The spectral classes (O, B, A, F, G, K, M) and their 10 subtypes (0 to 9) were initially meant only as differentiators of spectral type. Annie Jump Cannon was the creator of this system. Through her work for/with Edward Pickering, she ended up classifying nearly a third of a million stars over a few decades. She (and many others) did not realize that this was actually a temperature scale - the classifications were based on the spectral lines that Cannon observed and sorted into categories. It wasn't until Cecilia Payne's work, and, most notably, her doctoral thesis, that anyone realized that the OBAFGKM system (and the sub-classes it came with) was actually a temperature scale.
Payne's work showed that the difference in spectral type was not due to differing amounts of elements, but mainly due to the temperatures of stars.

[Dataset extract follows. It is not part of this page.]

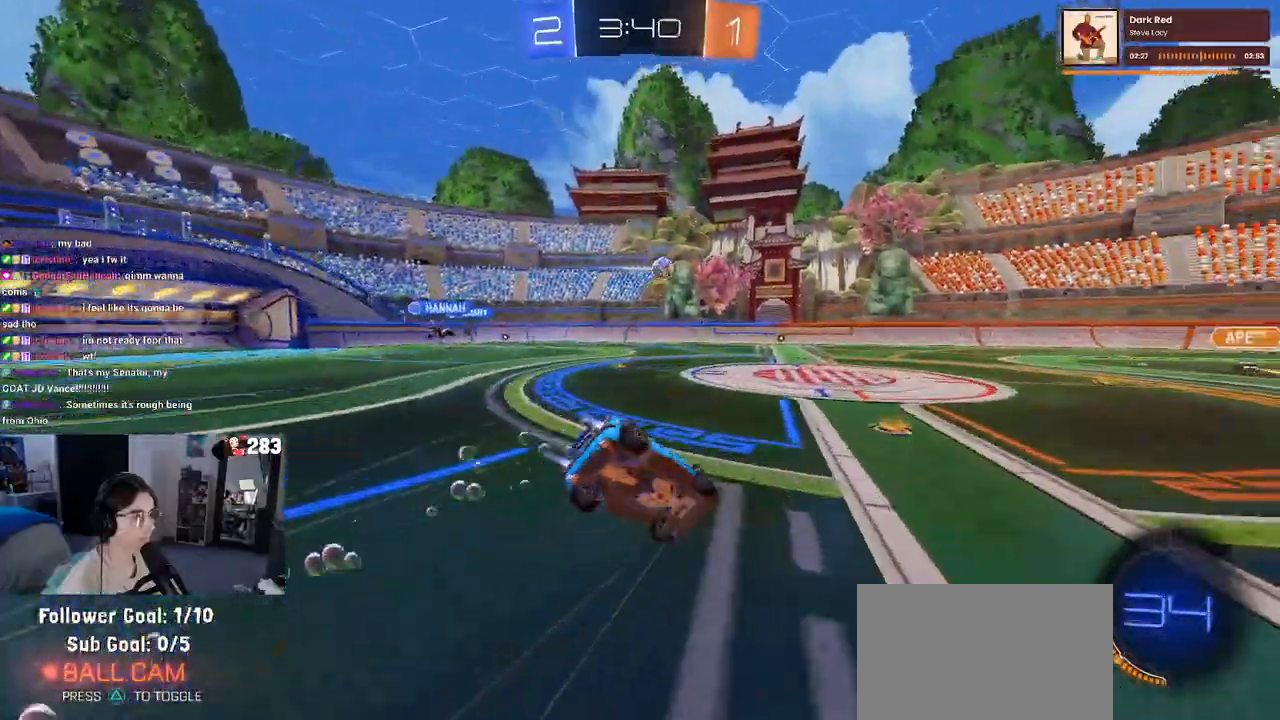
{"buttons": ["SQUARE", "R2"], "left_stick": "down-left", "right_stick": "center", "events": [[100, "left_stick", "down-left"], [300, "R1", "up"]]}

This also led to the realization that stars were made of far more helium and hydrogen than other elements. However, the professor who reviewed her thesis, Henry Russell, dismissed her findings as impossible, since at the time, the implications went against much of contemporary knowledge. After a few years, Russell realized that Payne was right, and praised her work, crediting her with the discovery.
(Side note: there's an amazing episode of the TV series Cosmos - the new one with Neil DeGrasse Tyson - called "Sisters of the Sun" that dives into this story quite well. If you have the time, I'd definitely recommend it - it's a great watch.)